Compute the expected value of $ \hat{\boldsymbol{\mu}}^2 $:

\[ E[\hat{\boldsymbol{\mu}}^2] = E\left[ \left( \frac{1}{m} \sum_{i=1}^m \mathbf{y}_i \right)^2 \right] = \operatorname{Var}(\hat{\boldsymbol{\mu}}) + \left( E[\hat{\boldsymbol{\mu}}] \right)^2 \]

Since $ \operatorname{Var}(\hat{\boldsymbol{\mu}}) = \frac{1}{m^2} \sum_{i=1}^m \operatorname{Var}(\mathbf{y}_i) = \frac{1}{m^2} \cdot m \cdot 1 = \frac{1}{m} $, we have:

\[ E[\hat{\boldsymbol{\mu}}^2] = \frac{1}{m} + \mu^2 \]

This shows that $ \hat{\boldsymbol{\mu}}^2 $ is a biased estimator of $ \mu^2 $ because:

\[ E[\hat{\boldsymbol{\mu}}^2] \neq \mu^2 \]

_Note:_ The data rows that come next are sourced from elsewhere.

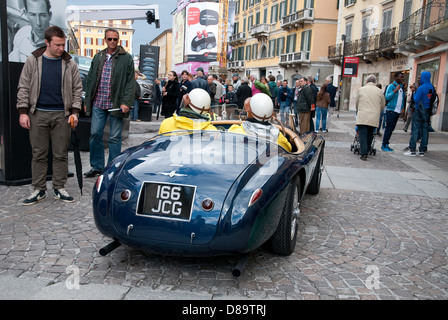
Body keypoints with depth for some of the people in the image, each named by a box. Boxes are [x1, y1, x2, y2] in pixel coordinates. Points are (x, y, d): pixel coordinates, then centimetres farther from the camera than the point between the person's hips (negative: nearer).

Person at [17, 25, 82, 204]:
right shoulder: (33, 61, 4)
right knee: (39, 154, 5)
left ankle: (59, 188, 16)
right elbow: (23, 87, 5)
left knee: (61, 154, 5)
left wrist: (75, 112, -2)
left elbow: (77, 89, 8)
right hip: (38, 114, 0)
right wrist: (23, 112, -2)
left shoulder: (69, 63, 5)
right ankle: (39, 190, 15)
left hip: (62, 115, 0)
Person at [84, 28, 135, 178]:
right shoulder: (98, 57, 13)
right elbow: (90, 80, 16)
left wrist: (126, 102, -13)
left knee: (115, 138, 2)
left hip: (116, 104, -4)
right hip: (98, 104, 4)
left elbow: (130, 82, -4)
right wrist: (87, 102, 11)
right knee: (95, 134, 4)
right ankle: (97, 166, 17)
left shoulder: (127, 58, 1)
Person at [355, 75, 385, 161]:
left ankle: (364, 154, -13)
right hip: (374, 117, 2)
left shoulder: (361, 89, 6)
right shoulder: (379, 91, 8)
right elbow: (382, 105, 18)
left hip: (362, 117, -2)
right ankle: (367, 151, 19)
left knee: (363, 135, -4)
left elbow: (357, 103, 17)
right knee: (370, 135, 13)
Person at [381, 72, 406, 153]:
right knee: (388, 128, -7)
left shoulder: (401, 87, 16)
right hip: (391, 110, -8)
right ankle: (384, 145, -2)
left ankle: (386, 144, 15)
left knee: (391, 129, 9)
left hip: (397, 111, 8)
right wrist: (395, 90, -23)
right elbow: (387, 97, -21)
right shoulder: (391, 86, -8)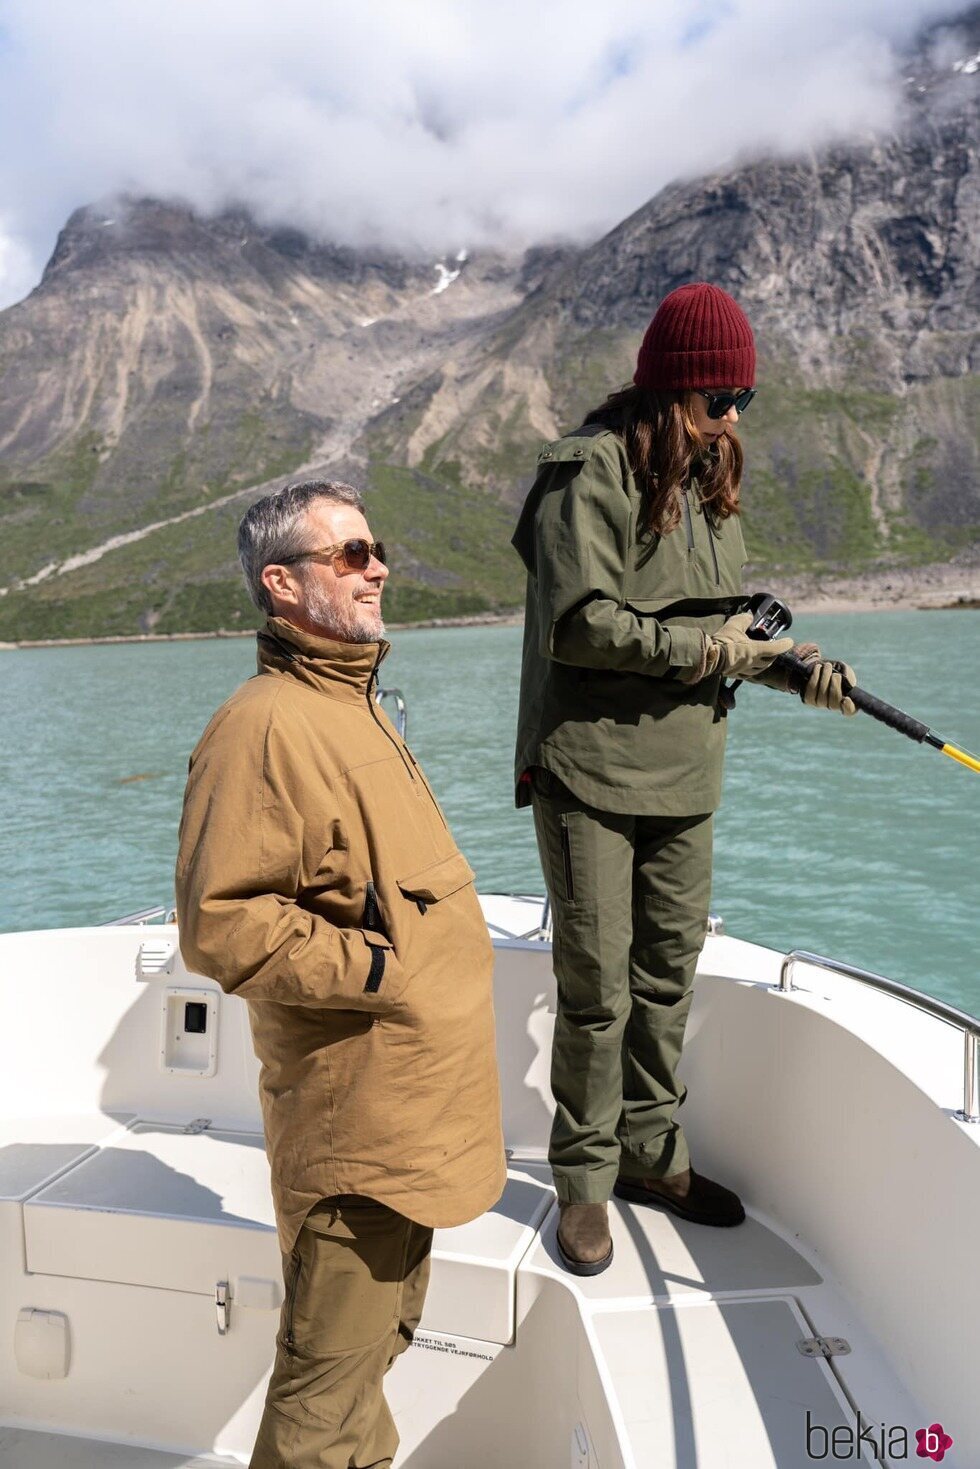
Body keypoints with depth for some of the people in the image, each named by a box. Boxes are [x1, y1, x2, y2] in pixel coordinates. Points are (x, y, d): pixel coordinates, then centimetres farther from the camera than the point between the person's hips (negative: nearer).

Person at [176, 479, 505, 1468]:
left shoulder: (351, 708, 14)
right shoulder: (265, 727, -19)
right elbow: (221, 922, -26)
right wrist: (373, 969, -21)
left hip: (409, 1108, 10)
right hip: (354, 1122, -9)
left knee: (380, 1333, 26)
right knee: (329, 1383, 7)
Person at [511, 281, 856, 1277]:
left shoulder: (709, 482, 15)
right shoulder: (592, 471, -9)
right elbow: (579, 624, -18)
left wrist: (790, 664, 0)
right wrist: (704, 651, -13)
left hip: (684, 778, 7)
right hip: (591, 773, -7)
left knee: (668, 975, 14)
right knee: (597, 987, 1)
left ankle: (651, 1154, 32)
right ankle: (584, 1179, 20)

Therefore, the invariance property does not hold in this case, as $ g(\hat{\boldsymbol{\mu}}) $ is not an unbiased estimator of $ g(\mu) $.

Example: Linear Transformation of Estimator#

Now, consider a linear transformation, such as converting measurements from pounds to kilograms or seconds to minutes. Let’s revisit the sample mean $ \hat{\boldsymbol{\mu}} $ of the random variables $ \mathbf{y}_i $.

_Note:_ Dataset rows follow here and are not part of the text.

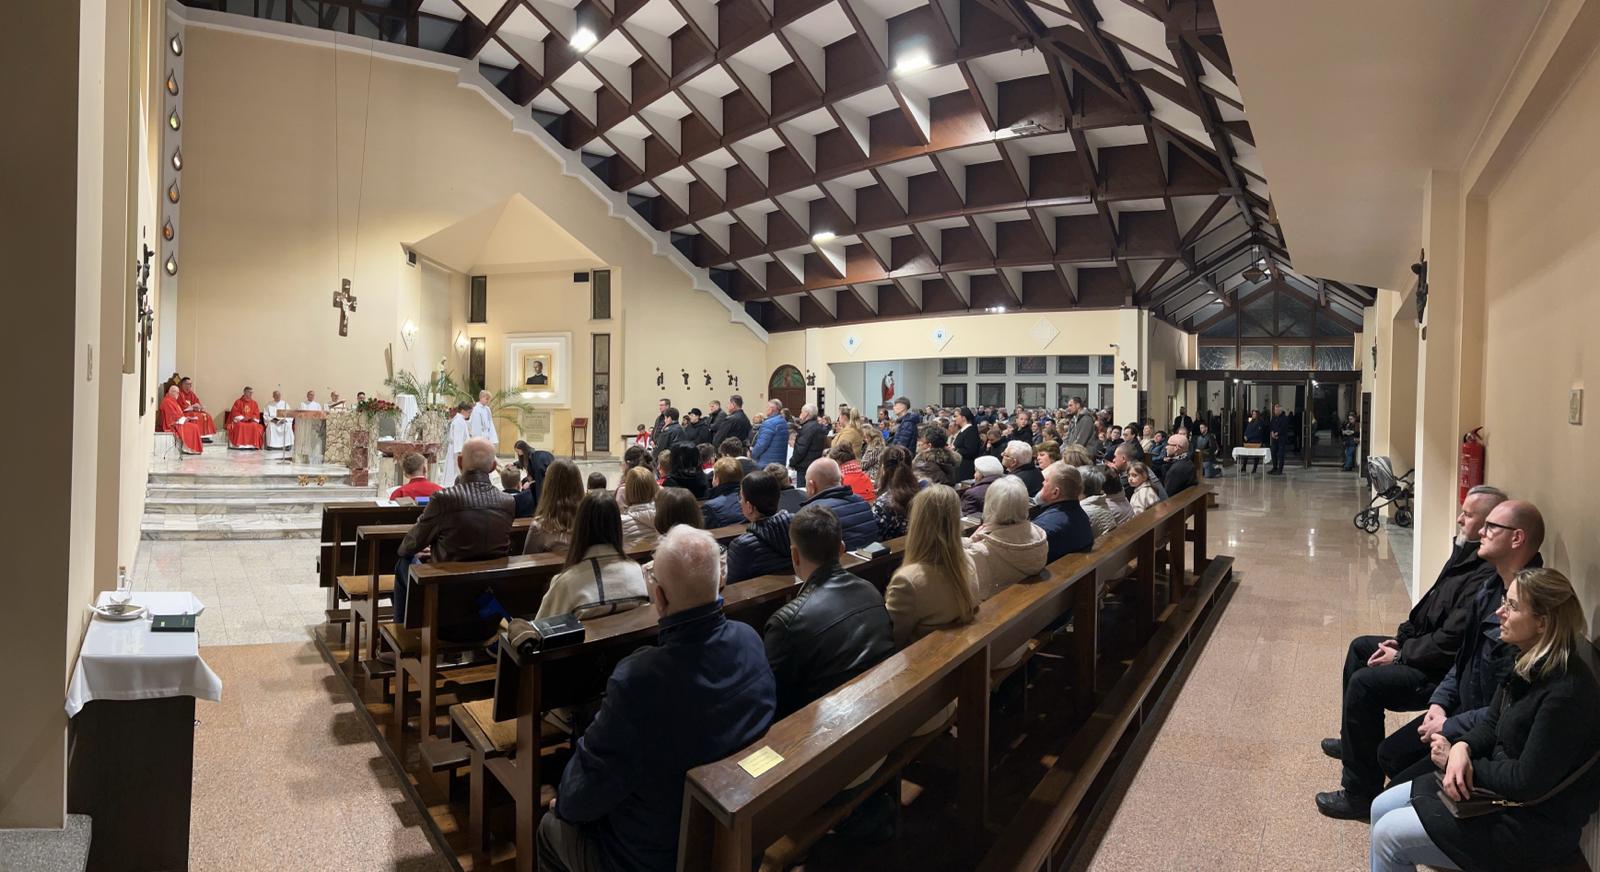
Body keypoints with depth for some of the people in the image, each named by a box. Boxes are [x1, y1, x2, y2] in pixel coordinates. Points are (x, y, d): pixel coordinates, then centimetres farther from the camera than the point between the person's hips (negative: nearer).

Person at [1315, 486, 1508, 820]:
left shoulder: (1486, 579, -28)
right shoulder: (1465, 555, 6)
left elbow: (1451, 642, -28)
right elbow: (1430, 605, 16)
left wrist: (1400, 656, -15)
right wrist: (1401, 638, 7)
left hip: (1444, 671, -11)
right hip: (1425, 645, 11)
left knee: (1364, 682, -23)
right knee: (1360, 647, 21)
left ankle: (1361, 793, -11)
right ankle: (1352, 741, 34)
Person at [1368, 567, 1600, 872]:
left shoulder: (1566, 693, -29)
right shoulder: (1528, 663, 0)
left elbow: (1528, 783, -26)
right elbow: (1491, 724, 10)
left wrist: (1456, 758, -13)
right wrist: (1463, 747, -11)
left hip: (1533, 824, -9)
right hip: (1496, 784, 9)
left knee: (1389, 835, -11)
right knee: (1382, 808, 7)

Suppose we multiply each observation by a scalar $ a $, defining new variables $ z_i = a \mathbf{y}_i $. The sample mean of the transformed data is:

\[ \hat{\boldsymbol{\mu}}_z = \frac{1}{m} \sum_{i=1}^m z_i = \frac{1}{m} \sum_{i=1}^m a \mathbf{y}_i = a \hat{\boldsymbol{\mu}} \]

The expected value of $ \hat{\boldsymbol{\mu}}_z $ is:

\[ E[\hat{\boldsymbol{\mu}}_z] = a E[\hat{\boldsymbol{\mu}}] = a \mu \]

which means $ \hat{\boldsymbol{\mu}}_z $ is an unbiased estimator of $ a \mu $.

In this case, the estimator is invariant under the transformation $ g(\mu) = a \mu $ because applying the transformation to the estimator yields an unbiased estimator of the transformed parameter:

\[ g(\hat{\boldsymbol{\mu}}) = a \hat{\boldsymbol{\mu}} \quad \text{is an unbiased estimator of} \quad g(\mu) = a \mu \]

Thus, invariance is achieved under linear scaling transformations.